- Things to do -
A) Using the blog post below, decide whether each statement agrees with it: (i) the writer had seen Brat Pack movies before; (ii) the People's Policy Forum took place in Nottingham; (iii) St. Elmo's Fire was watched on Friday night. For each, answer yes or no and quote the words that settle it.
B) According to the blog post below, what were Ed Miliband and the shadow cabinet at the forum to do? Name each of these aims.
C) What does the blog post below say made it hard for the writer to give the film full attention?

- Document text -

Monday 28 March 2011

St. Ed-o's Fire

I'd never seen a Brat Pack movie before. Not that I was brimming with enthusiasm when the other half expressed her desire to watch St. Elmo's Fire on Friday night.

While the credits were rolling I thought I'd have a quick look at what IMDB had to say about this undiscovered (in my case) gem. The summary at the top of the page is quite superb:

"A group of friends, just out of college, struggle with adulthood. Their main problem is that they're all self-centered and obnoxious."

Seemed a pretty fair summation, though it was hard to give the film my full attention due to the hypnotizing nature of Rob Lowe's dangly earring.

This was not going to be the last example of people finding the real world hard that would hit our screens that weekend.

The news had included coverage of the 'People's Policy Forum' which Labour had organised in Nottingham earlier that day.

Ed Miliband and the shadow cabinet were there to listen to members of the public and to take on board their opinions and fill some of those much publicised blank pages of Labour policy.

It's hard to know whether Mr Miliband considered this meeting a success or not. Although he must find it comforting to address a large crowd of supporters there does not seem to have been many policy ideas, just a lot of burying of heads in sand.

- Supplied records -
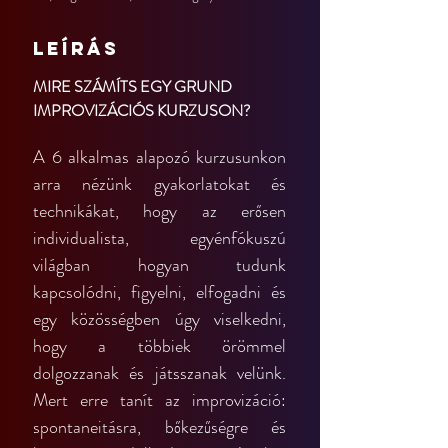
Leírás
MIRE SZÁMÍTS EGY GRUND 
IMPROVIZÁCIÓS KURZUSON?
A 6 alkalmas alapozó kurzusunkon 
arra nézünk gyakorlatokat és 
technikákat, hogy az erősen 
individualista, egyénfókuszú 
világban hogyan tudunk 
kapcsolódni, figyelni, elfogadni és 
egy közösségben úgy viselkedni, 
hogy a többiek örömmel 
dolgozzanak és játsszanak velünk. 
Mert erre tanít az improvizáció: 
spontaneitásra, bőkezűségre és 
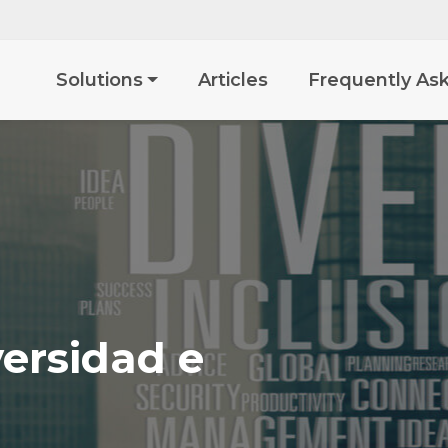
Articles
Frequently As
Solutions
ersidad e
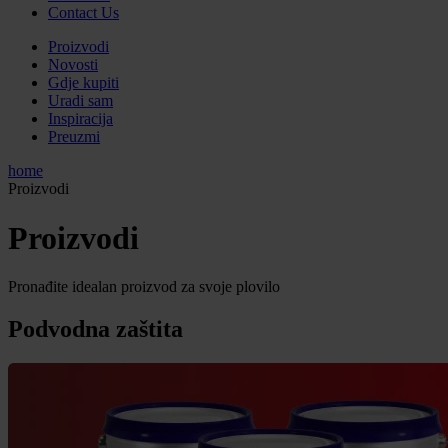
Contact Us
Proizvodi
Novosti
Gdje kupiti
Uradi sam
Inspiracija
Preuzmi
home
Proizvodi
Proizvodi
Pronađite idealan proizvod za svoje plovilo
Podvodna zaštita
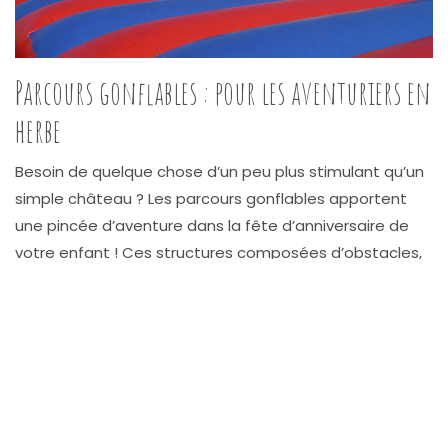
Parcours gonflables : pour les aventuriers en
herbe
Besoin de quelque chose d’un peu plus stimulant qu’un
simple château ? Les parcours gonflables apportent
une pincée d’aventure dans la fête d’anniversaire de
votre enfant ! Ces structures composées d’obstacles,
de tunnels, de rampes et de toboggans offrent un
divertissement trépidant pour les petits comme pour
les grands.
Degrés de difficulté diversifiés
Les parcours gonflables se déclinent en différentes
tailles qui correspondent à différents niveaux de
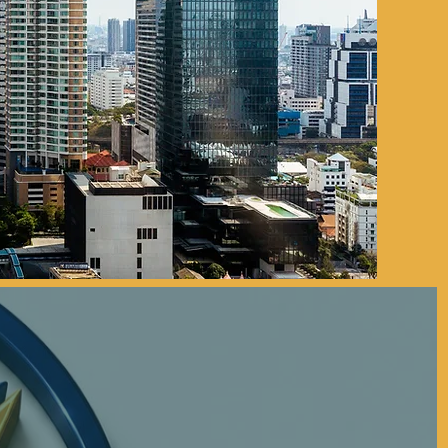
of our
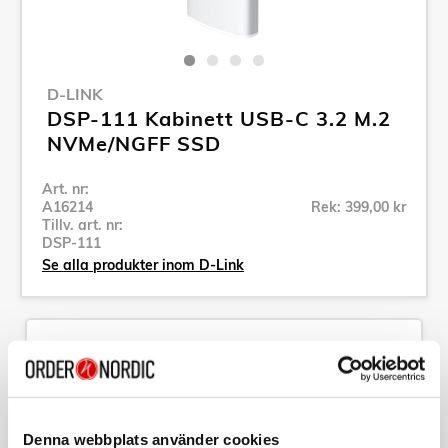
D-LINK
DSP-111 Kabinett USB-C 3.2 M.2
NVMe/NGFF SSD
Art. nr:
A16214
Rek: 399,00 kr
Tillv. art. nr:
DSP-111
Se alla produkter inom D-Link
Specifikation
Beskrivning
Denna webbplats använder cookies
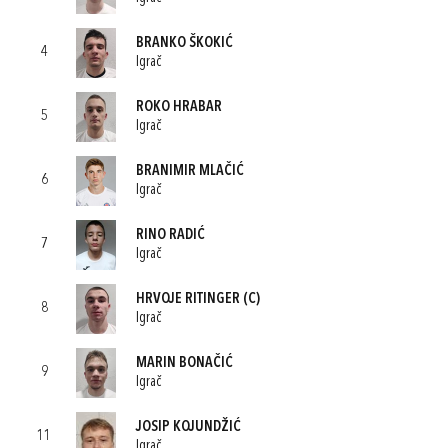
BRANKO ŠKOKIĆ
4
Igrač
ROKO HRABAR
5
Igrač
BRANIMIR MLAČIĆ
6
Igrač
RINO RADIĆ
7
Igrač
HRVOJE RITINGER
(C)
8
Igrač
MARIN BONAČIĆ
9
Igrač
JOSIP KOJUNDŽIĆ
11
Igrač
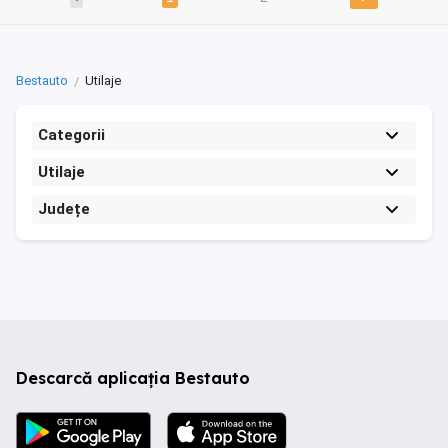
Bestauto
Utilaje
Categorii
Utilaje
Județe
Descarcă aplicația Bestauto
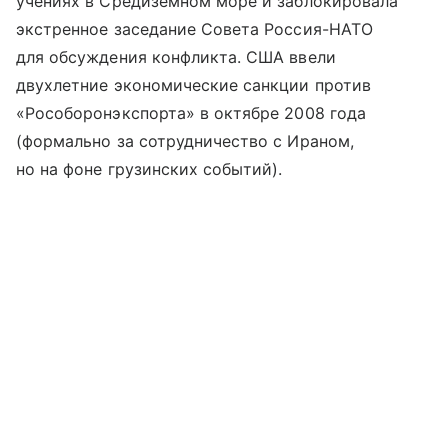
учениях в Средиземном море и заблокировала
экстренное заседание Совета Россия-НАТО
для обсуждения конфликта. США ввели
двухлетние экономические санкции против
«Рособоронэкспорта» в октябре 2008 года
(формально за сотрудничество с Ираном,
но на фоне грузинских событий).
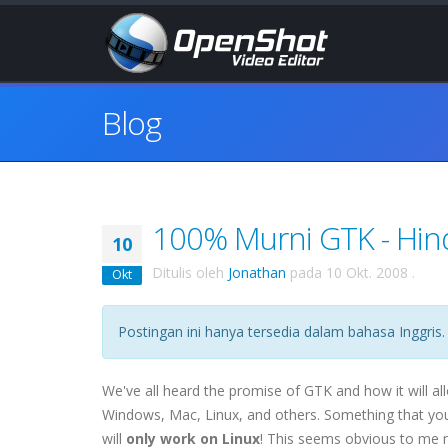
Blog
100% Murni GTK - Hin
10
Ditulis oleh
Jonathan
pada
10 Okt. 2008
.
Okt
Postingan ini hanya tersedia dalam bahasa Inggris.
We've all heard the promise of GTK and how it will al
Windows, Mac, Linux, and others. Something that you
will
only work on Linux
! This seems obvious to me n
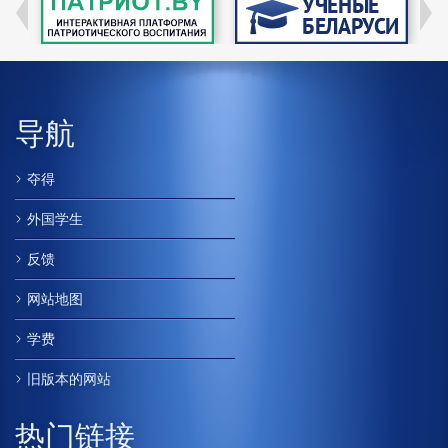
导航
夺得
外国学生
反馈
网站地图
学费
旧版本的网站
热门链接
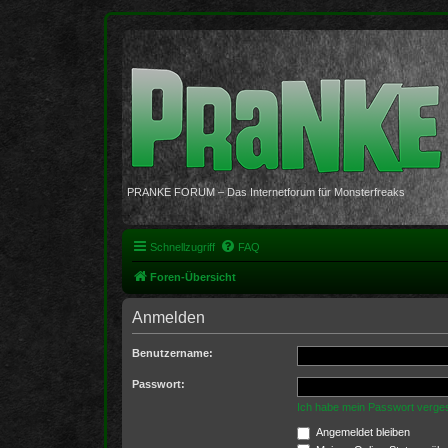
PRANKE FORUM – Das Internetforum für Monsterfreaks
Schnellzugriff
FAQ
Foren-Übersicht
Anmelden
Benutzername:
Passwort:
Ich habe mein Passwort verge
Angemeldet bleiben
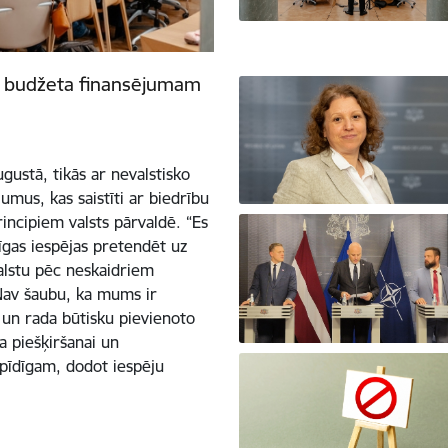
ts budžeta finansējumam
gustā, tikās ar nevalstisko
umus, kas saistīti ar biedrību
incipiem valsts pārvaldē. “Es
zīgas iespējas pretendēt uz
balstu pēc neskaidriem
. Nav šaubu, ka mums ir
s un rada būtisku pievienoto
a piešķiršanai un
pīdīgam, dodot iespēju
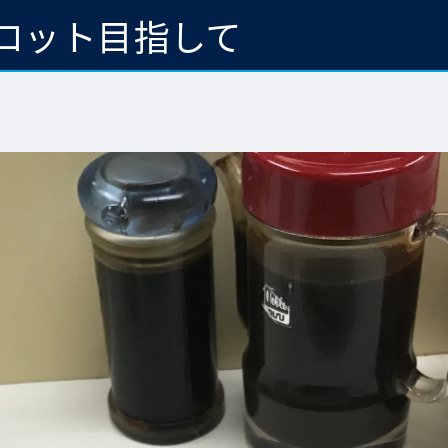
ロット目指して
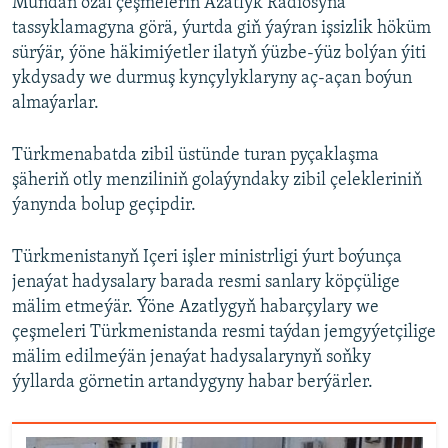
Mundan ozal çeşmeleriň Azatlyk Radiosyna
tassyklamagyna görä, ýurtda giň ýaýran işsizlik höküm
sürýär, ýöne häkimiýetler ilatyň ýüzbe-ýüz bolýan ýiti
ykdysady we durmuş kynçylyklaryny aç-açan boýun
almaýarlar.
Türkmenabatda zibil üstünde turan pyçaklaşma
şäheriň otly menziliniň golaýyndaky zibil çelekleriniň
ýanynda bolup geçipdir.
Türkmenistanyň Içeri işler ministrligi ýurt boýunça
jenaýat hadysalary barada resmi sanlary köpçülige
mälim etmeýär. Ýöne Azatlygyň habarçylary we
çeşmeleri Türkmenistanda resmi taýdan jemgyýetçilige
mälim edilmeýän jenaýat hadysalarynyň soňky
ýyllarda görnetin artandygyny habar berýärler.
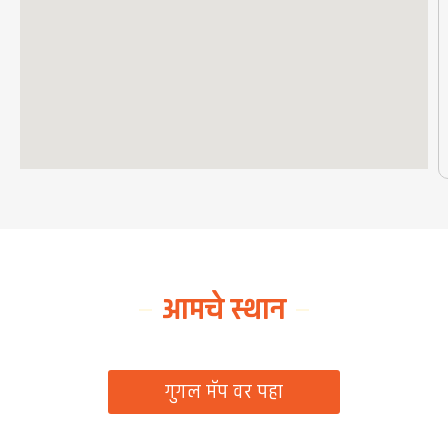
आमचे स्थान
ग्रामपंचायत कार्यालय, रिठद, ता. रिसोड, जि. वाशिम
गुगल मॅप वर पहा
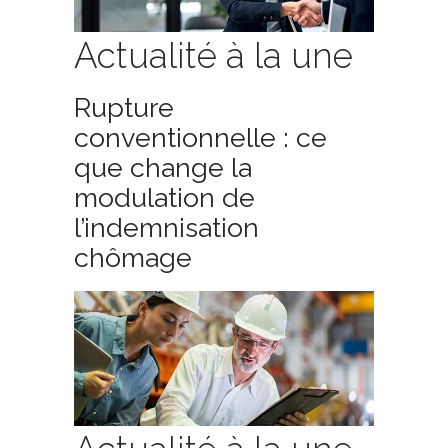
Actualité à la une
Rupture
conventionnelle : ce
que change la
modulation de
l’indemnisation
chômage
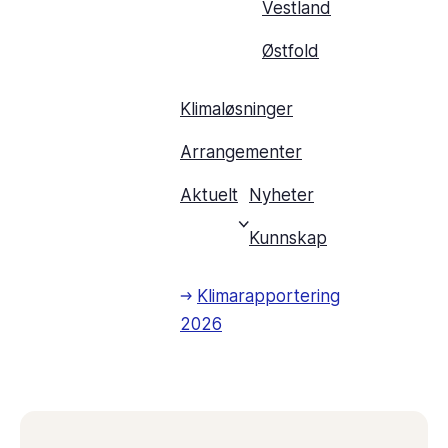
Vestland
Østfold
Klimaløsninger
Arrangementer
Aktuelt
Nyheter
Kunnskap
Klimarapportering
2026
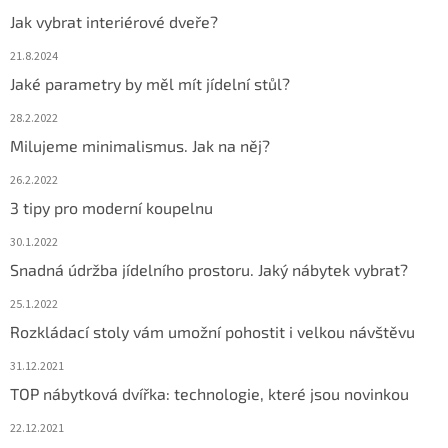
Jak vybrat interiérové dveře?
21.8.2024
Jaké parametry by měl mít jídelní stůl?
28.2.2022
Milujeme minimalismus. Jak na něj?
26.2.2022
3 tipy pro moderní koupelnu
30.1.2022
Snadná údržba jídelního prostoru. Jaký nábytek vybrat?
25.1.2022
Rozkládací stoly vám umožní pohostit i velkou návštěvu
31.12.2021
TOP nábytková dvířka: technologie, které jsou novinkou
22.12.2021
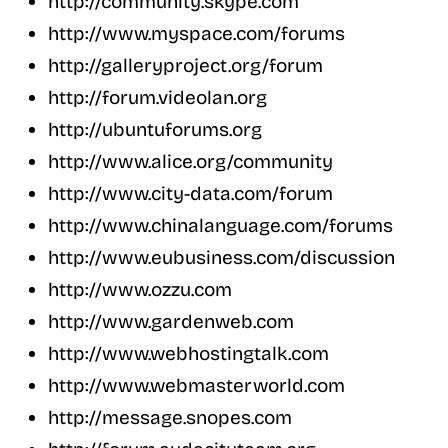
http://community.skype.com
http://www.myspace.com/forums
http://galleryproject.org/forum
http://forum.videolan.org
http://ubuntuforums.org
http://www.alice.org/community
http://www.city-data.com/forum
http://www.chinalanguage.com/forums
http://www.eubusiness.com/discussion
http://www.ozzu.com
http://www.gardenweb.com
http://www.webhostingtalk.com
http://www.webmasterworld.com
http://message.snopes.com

- Answers to each task -
A)
(i) No: "I'd never seen a Brat Pack movie before."
(ii) Yes: "which Labour had organised in Nottingham earlier that day."
(iii) Yes: "watch St. Elmo's Fire on Friday night."

B)
- Listen to members of the public
- Take on board their opinions
- Fill some of those much publicised blank pages of Labour policy

C) The hypnotizing nature of Rob Lowe's dangly earring.